## ACTIVITY
Set down, character for character, everything in the records below from the line holding "34-43 класс износоустойчивости." down to the line holding "En redécouvrant le", and no other line.
┌──
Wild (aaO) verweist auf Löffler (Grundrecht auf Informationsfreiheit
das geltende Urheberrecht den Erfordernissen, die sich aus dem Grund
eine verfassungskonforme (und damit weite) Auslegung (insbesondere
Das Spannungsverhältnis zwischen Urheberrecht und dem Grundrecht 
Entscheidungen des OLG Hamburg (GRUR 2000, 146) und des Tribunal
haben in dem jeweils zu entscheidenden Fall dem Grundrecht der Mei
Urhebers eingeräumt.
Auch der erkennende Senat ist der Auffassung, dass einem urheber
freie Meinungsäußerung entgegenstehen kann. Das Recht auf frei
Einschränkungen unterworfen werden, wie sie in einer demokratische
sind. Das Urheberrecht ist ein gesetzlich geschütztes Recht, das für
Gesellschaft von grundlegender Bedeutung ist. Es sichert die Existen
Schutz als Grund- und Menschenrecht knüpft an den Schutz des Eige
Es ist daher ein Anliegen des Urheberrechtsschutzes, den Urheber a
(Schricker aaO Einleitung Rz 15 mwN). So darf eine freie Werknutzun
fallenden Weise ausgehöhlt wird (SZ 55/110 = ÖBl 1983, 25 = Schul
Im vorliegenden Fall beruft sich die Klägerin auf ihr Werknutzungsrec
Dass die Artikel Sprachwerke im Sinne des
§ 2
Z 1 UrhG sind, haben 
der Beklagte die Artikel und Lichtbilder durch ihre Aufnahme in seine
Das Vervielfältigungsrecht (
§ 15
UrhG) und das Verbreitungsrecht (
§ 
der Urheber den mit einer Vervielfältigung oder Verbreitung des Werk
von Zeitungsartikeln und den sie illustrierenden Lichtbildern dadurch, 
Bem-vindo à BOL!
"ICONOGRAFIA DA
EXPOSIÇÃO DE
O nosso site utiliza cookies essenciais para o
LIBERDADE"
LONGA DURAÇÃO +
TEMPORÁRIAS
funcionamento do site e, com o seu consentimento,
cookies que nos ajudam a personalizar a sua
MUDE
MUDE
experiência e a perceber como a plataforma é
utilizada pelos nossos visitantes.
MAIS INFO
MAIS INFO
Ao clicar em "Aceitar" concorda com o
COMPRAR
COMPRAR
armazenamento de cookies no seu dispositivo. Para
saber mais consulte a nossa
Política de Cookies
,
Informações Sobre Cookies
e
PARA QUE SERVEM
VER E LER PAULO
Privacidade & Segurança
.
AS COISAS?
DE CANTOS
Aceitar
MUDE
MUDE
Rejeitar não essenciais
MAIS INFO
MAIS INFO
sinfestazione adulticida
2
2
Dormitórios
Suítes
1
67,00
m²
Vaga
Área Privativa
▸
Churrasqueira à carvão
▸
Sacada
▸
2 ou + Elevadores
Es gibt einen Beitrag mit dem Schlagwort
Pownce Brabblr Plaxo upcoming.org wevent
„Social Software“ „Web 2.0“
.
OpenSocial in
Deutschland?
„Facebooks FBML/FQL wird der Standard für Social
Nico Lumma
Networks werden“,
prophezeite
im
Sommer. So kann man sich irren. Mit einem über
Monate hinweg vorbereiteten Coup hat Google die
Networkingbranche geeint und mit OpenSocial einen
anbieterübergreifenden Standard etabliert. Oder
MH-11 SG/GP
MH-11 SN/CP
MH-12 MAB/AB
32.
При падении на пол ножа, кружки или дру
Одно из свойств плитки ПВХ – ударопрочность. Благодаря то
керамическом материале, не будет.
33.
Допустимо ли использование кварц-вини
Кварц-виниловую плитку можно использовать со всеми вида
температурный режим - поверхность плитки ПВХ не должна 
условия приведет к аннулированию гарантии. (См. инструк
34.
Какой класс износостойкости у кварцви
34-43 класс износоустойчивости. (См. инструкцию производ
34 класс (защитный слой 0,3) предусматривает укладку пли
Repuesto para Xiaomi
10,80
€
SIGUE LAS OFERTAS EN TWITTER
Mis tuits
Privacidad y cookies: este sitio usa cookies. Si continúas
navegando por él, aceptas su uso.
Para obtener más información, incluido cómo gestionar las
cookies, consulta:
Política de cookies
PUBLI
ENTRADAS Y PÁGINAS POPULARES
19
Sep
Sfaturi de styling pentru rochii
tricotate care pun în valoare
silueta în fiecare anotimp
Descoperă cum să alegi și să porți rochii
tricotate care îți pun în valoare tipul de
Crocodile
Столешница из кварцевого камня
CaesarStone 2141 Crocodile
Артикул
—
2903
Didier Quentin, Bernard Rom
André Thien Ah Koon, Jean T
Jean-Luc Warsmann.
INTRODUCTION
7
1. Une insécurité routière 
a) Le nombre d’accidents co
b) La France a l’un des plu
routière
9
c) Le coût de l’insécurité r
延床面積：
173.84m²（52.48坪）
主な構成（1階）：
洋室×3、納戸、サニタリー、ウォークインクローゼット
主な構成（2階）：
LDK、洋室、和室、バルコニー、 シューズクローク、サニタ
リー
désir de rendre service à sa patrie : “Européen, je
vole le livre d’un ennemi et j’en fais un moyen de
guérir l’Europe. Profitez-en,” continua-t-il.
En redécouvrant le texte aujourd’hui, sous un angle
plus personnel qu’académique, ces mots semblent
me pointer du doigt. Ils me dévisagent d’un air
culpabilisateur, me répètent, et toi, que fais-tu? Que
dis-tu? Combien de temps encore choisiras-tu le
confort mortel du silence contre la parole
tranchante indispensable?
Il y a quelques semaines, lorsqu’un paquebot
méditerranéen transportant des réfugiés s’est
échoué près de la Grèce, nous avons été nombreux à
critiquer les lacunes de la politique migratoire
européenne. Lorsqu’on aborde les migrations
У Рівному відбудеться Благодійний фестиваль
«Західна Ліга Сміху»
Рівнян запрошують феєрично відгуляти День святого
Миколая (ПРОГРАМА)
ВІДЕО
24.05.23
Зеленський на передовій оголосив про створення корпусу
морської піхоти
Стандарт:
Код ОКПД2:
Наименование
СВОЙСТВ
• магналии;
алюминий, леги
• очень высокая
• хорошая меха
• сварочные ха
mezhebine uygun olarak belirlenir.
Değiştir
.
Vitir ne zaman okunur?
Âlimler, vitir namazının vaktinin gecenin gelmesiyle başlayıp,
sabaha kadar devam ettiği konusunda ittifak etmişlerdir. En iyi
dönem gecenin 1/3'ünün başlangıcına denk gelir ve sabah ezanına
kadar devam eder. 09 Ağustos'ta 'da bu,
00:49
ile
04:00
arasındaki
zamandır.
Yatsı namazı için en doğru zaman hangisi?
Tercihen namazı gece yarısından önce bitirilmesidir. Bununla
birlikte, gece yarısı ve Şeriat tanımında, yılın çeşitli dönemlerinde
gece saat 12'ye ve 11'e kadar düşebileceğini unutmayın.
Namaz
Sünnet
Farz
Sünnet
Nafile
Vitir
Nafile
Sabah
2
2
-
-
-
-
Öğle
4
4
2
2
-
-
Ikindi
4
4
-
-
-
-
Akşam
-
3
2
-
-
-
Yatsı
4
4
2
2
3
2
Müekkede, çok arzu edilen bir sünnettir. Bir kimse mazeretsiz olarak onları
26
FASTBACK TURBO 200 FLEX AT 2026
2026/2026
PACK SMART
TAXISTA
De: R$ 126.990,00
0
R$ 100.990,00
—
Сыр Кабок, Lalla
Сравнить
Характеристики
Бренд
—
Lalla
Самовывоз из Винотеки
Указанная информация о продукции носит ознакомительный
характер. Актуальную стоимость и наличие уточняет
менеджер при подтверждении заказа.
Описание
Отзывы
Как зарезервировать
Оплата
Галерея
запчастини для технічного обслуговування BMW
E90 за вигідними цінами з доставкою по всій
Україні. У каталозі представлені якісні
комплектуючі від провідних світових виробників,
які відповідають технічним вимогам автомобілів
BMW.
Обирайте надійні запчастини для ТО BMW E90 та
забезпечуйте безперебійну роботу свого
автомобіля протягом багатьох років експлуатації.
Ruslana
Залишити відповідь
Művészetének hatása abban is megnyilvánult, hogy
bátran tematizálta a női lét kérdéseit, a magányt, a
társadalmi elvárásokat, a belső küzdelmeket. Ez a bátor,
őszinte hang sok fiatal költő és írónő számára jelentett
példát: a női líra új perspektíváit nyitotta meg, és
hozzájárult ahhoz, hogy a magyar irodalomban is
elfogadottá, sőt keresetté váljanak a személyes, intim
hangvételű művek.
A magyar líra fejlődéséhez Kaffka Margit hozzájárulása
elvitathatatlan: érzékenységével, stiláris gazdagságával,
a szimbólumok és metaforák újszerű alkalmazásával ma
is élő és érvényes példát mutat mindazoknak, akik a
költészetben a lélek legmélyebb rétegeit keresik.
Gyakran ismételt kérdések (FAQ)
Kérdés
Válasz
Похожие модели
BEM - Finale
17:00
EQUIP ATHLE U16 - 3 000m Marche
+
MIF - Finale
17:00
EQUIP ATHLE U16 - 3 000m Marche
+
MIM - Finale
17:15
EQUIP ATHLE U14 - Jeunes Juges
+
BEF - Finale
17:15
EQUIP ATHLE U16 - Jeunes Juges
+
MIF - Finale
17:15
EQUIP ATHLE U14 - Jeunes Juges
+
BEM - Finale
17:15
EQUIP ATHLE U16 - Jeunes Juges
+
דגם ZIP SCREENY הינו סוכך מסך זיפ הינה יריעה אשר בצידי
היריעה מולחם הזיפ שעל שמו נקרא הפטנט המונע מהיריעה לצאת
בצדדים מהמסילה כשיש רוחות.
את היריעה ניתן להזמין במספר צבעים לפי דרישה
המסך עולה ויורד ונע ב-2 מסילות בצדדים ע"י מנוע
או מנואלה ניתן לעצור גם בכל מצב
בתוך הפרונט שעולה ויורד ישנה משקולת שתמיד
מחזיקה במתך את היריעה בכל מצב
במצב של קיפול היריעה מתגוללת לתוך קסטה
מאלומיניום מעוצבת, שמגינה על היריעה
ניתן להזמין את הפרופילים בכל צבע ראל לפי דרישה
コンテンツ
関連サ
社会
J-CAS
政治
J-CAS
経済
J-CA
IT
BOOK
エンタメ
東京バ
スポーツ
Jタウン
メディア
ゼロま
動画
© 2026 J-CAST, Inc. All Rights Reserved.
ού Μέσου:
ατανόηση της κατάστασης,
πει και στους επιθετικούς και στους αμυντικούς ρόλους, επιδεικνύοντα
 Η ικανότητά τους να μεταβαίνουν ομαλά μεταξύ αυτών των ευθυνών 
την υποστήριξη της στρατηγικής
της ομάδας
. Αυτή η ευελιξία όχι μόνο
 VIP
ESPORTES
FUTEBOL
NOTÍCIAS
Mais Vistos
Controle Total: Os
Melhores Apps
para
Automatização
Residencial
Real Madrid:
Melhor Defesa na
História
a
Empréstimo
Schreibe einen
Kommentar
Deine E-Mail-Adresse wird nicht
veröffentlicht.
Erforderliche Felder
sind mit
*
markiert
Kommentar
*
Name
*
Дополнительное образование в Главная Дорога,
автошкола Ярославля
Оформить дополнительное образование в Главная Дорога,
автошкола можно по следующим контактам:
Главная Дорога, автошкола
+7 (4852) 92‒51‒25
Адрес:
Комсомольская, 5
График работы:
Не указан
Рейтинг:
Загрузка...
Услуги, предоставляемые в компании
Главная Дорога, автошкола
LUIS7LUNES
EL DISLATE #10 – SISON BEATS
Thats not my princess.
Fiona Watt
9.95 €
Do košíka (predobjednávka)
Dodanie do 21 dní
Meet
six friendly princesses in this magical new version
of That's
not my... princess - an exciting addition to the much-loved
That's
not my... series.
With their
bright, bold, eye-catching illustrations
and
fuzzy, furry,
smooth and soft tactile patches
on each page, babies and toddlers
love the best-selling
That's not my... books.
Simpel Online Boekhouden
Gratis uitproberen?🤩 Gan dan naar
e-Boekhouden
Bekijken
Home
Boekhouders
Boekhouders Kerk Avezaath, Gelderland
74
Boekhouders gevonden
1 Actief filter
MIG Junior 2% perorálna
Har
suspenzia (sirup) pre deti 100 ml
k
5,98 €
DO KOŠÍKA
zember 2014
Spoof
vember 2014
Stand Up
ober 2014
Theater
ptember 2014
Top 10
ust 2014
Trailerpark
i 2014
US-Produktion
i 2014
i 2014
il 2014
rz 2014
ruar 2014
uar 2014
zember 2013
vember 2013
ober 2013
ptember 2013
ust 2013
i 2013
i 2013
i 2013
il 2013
└──
## RESPONSE
34-43 класс износоустойчивости. (См. инструкцию производ
34 класс (защитный слой 0,3) предусматривает укладку пли
Repuesto para Xiaomi
10,80
€
SIGUE LAS OFERTAS EN TWITTER
Mis tuits
Privacidad y cookies: este sitio usa cookies. Si continúas
navegando por él, aceptas su uso.
Para obtener más información, incluido cómo gestionar las
cookies, consulta:
Política de cookies
PUBLI
ENTRADAS Y PÁGINAS POPULARES
19
Sep
Sfaturi de styling pentru rochii
tricotate care pun în valoare
silueta în fiecare anotimp
Descoperă cum să alegi și să porți rochii
tricotate care îți pun în valoare tipul de
Crocodile
Столешница из кварцевого камня
CaesarStone 2141 Crocodile
Артикул
—
2903
Didier Quentin, Bernard Rom
André Thien Ah Koon, Jean T
Jean-Luc Warsmann.
INTRODUCTION
7
1. Une insécurité routière 
a) Le nombre d’accidents co
b) La France a l’un des plu
routière
9
c) Le coût de l’insécurité r
延床面積：
173.84m²（52.48坪）
主な構成（1階）：
洋室×3、納戸、サニタリー、ウォークインクローゼット
主な構成（2階）：
LDK、洋室、和室、バルコニー、 シューズクローク、サニタ
リー
désir de rendre service à sa patrie : “Européen, je
vole le livre d’un ennemi et j’en fais un moyen de
guérir l’Europe. Profitez-en,” continua-t-il.
En redécouvrant le texte aujourd’hui, sous un angle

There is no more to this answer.